* _DATA SUPPLIED_:
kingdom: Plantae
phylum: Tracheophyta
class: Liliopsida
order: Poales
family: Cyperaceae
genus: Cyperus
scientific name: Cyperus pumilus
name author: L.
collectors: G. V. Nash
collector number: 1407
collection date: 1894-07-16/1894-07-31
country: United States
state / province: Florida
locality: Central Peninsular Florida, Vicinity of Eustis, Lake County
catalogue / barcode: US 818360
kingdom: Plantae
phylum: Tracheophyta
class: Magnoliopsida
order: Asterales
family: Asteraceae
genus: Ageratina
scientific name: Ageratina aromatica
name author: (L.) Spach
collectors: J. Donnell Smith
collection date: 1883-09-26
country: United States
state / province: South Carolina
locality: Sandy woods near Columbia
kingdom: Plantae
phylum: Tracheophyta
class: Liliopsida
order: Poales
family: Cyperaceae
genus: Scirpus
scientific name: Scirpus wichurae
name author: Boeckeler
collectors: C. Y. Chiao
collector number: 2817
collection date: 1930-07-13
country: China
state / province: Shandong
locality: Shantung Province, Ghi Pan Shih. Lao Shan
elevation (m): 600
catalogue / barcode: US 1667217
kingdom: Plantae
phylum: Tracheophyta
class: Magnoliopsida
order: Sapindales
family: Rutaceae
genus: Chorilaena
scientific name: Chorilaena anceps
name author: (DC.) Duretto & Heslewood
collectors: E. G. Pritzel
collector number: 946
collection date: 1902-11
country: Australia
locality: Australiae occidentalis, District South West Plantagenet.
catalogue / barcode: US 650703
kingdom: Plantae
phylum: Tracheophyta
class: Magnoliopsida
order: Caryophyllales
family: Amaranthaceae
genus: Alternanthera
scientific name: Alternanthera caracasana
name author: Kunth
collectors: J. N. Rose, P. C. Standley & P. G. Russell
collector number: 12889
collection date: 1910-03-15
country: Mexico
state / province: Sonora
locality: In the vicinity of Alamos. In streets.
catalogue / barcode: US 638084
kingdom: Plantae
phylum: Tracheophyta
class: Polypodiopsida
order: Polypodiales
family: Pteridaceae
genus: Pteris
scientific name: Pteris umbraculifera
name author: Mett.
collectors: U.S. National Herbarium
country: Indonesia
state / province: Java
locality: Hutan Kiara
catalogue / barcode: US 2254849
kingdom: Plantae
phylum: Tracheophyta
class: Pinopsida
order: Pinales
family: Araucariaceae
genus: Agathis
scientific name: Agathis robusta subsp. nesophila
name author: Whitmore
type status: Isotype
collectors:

* _WHAT NEEDS TO BE DONE_:
Put the lines of the material into a Markdown table with the columns Row and Line, starting at the line containing "state / province: Sonora" and ending at the last line of the material. Number each row and leave out blank lines.

* _EXPECTED ANSWER_:
| Row | Line |
|---|---|
| 1 | state / province: Sonora |
| 2 | locality: In the vicinity of Alamos. In streets. |
| 3 | catalogue / barcode: US 638084 |
| 4 | kingdom: Plantae |
| 5 | phylum: Tracheophyta |
| 6 | class: Polypodiopsida |
| 7 | order: Polypodiales |
| 8 | family: Pteridaceae |
| 9 | genus: Pteris |
| 10 | scientific name: Pteris umbraculifera |
| 11 | name author: Mett. |
| 12 | collectors: U.S. National Herbarium |
| 13 | country: Indonesia |
| 14 | state / province: Java |
| 15 | locality: Hutan Kiara |
| 16 | catalogue / barcode: US 2254849 |
| 17 | kingdom: Plantae |
| 18 | phylum: Tracheophyta |
| 19 | class: Pinopsida |
| 20 | order: Pinales |
| 21 | family: Araucariaceae |
| 22 | genus: Agathis |
| 23 | scientific name: Agathis robusta subsp. nesophila |
| 24 | name author: Whitmore |
| 25 | type status: Isotype |
| 26 | collectors: |